Bagian 2: Seragam Merah Putih

920 141 6
                                    

SEPI. Fera berhadapan dengan orang asing di gang sepi ini. Ia akhirnya bisa melepaskan cengkraman tangan kekar pria tersebut.

Napas Fera terengah-engah. Ia masih menyelaraskan ritme jantungnya. Tadi itu sungguh gila. Ia diseret jauh ke jalan kecil yang dihimpit dua gedung. Di sinilah mereka sekarang, berdiri berhadapan dengan pikiran masing-masing.

Fera tak memiliki cukup tenaga untuk mengeluarkan suara. Ia menunggu jantungnya berdetak normal seraya memperhatikan pria di depannya. Menurut gadis itu, orang yang kini menatap Fera datar dan aneh itu adalah seorang cosplayer.

Sekarang kepalanya dipenuhi dugaan-dugaan aneh. Ia takut kalau ternyata orang ini adalah seorang penjahat. Fera bahkan tak yakin apa tujuan seorang penjahat menangkapnya. Uang?
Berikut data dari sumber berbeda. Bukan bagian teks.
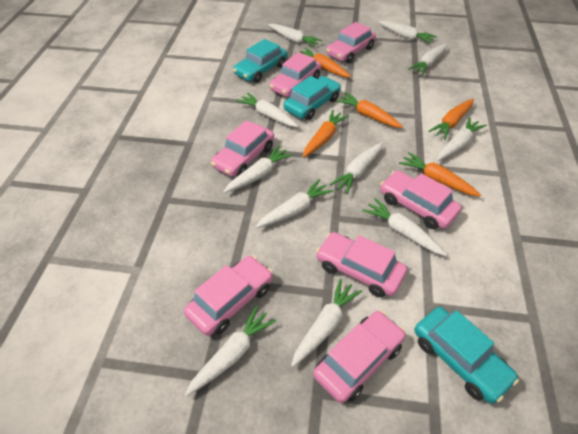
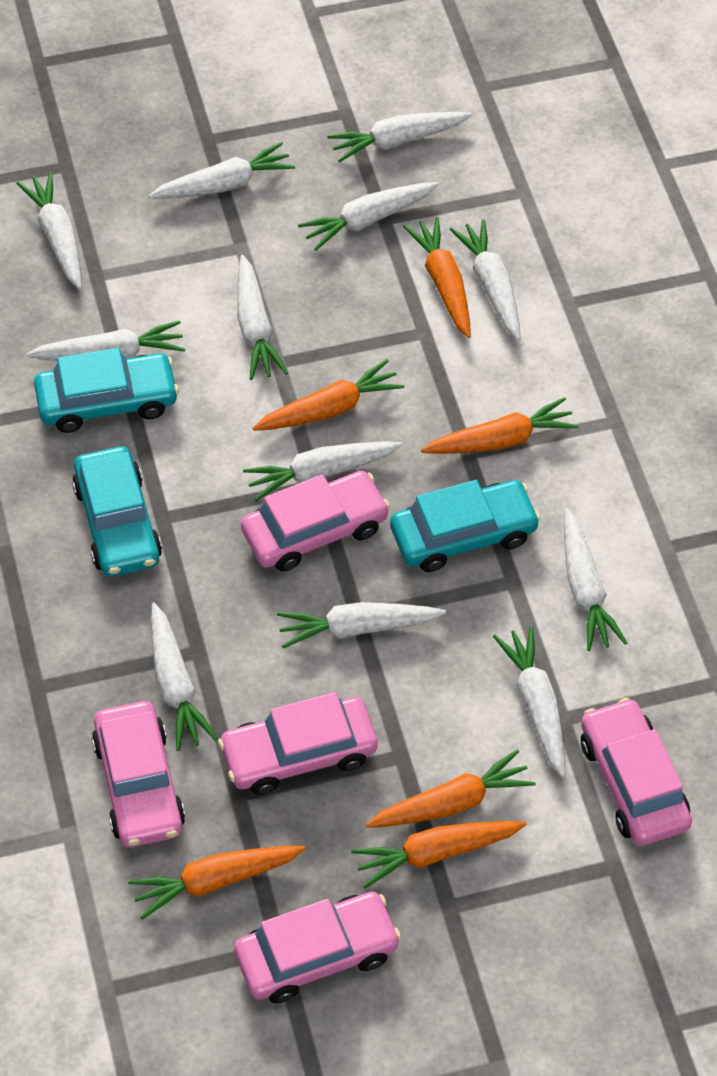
orange carrot: [300,48,351,77] [303,110,349,157] [336,93,403,128] [399,152,481,197] [428,99,474,140] = 5 -> [128,846,306,919] [253,359,405,431] [351,821,527,889] [366,749,536,828] [403,217,471,338] [421,397,579,454] = 6
pink car: [184,256,273,336] [211,120,274,177] [269,52,321,97] [313,311,406,403] [316,232,407,297] [326,22,376,63] [380,171,462,229] = 7 -> [92,701,185,847] [218,692,378,795] [234,892,401,1003] [241,471,390,571] [581,698,692,846] = 5
white carrot: [185,306,276,397] [223,145,293,193] [236,92,298,127] [256,179,333,228] [268,24,322,47] [291,279,362,367] [329,142,383,194] [362,198,447,256] [378,21,437,44] [408,44,448,75] [437,117,487,161] = 11 -> [16,172,82,289] [27,320,185,361] [148,142,295,199] [151,602,218,751] [237,255,288,380] [243,441,402,501] [277,602,446,648] [298,182,439,251] [327,112,472,163] [450,219,521,340] [493,626,565,777] [564,508,627,651] = 12

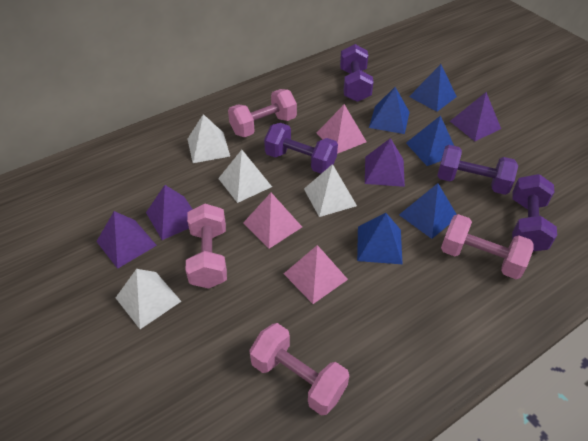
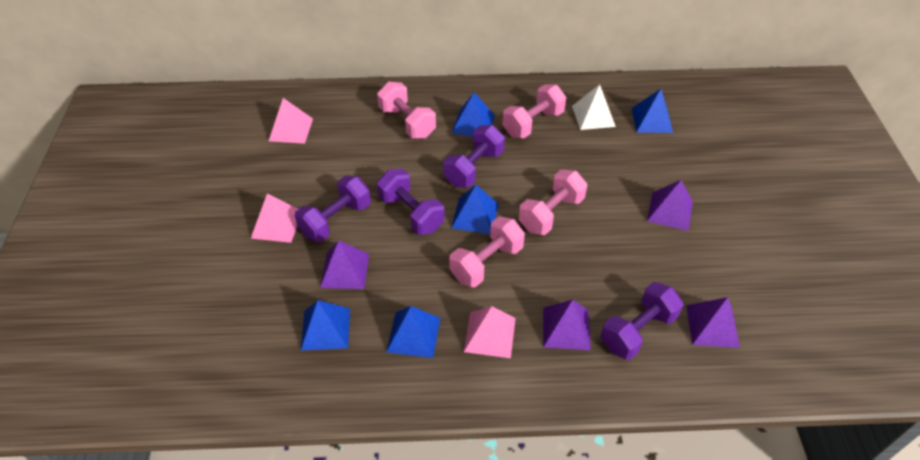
white pyramid: [116,269,181,329] [188,114,230,163] [218,150,272,203] [304,164,357,217] = 4 -> [572,84,616,130] = 1

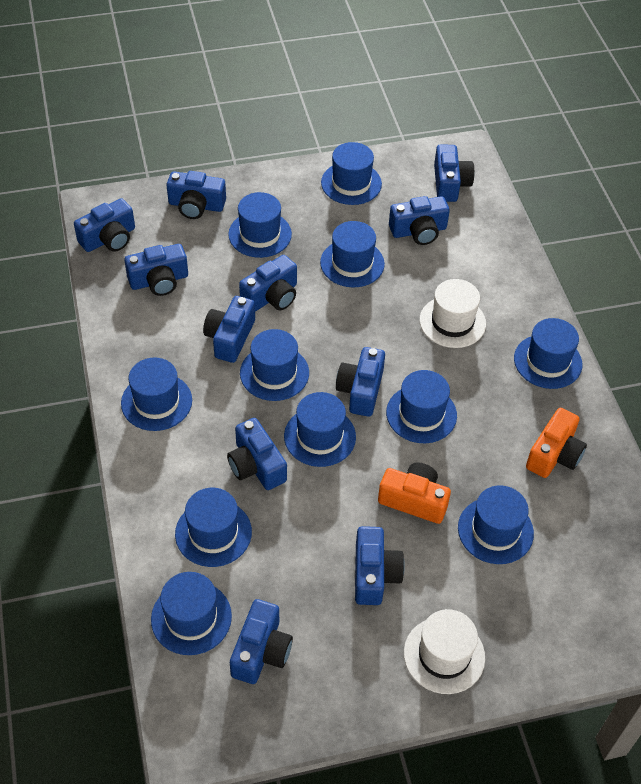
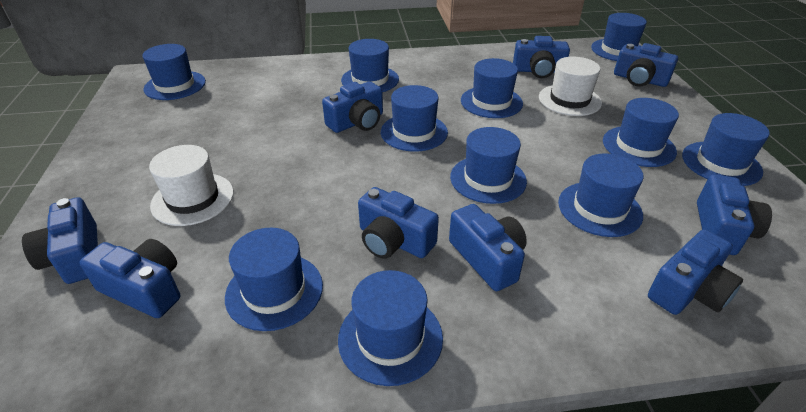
blue camera: [74,198,135,252] [124,244,188,296] [167,171,226,219] [203,296,255,363] [227,418,287,490] [230,599,293,684] [239,255,297,312] [336,347,385,417] [355,526,405,605] [389,196,450,245] [434,144,475,202] = 11 -> [22,197,98,284] [79,239,180,318] [322,81,383,133] [358,187,439,259] [449,204,527,291] [513,36,570,78] [614,43,678,87] [648,229,743,315] [697,174,772,255] = 9
orange camera: [378,462,451,524] [526,408,587,478] = 2 -> none = 0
Seragam putih abu-abu yang dikenakan Fera sudah membuat begal sekalipun ogah-ogahan menyentuhnya.

"Nona, bisa jelaskan padaku di mana saya sekarang?" Suara serak itu, berhasil membuat Fera mendongak.

"Ha? Apa?" Fera tak yakin apa yang barusan ia dengar.

"Bisa jelaskan di mana saya sekarang?!" sergah pria itu. Sekarang tangannya lancang mencengkeram bahu Fera.

Gadis itu berteriak ketakutan.

Sadar tindakannya kurang sopan, pria itu segera mengangkat kedua tangannya di depan dada. "Ma-maafkan saya, Nona. Saya tak bermaksud," ujar orang yang diduga cosplayer itu.

Fera harus segera pergi. Ia tak mau berlama-lama berada di tempat penuh sampah ini.

"Permisi, Om. Saya harus pulang." Fera lantas berbalik pergi. Ia segera berlari sebelum hal buruk terjadi padanya.

***

Tangisan anak kecil mengusik telinga Fera yang sedari tadi menunggu bus di halte. Gadis itu terpaksa melepas earphone.

Di dekatnya, seorang gadis cilik dengan seragam merah putih tampak berdiri sambil terisak.

Halte hanya di isi mereka berdua. Fera ingin sekali berteriak menyuruh anak kecil itu diam, tapi ini tempat umum. "Dek, bisa diam nggak sih?" tegur Fera kasar.

Bukannya diam, anak itu malah menangis lebih kencang. Panik.

"Nak, kamu kenapa?" Suara serak itu berhasil membuat anak kecil itu diam.

Fera menelan ludah. Pria yang tadi dijumpainya sekarang sedang berjongkok di depan anak itu. Tampilannya yang sangar dan kotor oleh debu tentu saja membuat anak itu diam ketakutan.

Fera mendelik. Apa Om itu berniat menculik gadis itu? Ia terus mengawasi mereka berdua yang kini mengobrol patah-patah. Gadis kecil itu masih tersendat karena sisa tangisnya.

Pria itu sigap berdiri—Fera terus mengawasi. Tangan kekarnya menawarkan gandengan pada anak SD tersebut.

Apa dia mau menculik? Fera panik. Ia harus mencegah hal itu. Siswi SMA tersebut segera menarik salah satu lengan gadis itu.

"Maaf, Om. Dia adik saya. Mau diajak kemana ya?"

Baiklah, sekarang Fera berpura-pura demi keselamatan anak itu.

Pria itu menatap Fera dalam. "Jika benar ini adikmu, seharusnya kau menenangkannya."

Fera menelan ludah. "Sa-saya udah coba tadi!" Ia menarik gadis kecil tersebut agar mendekat ke dirinya.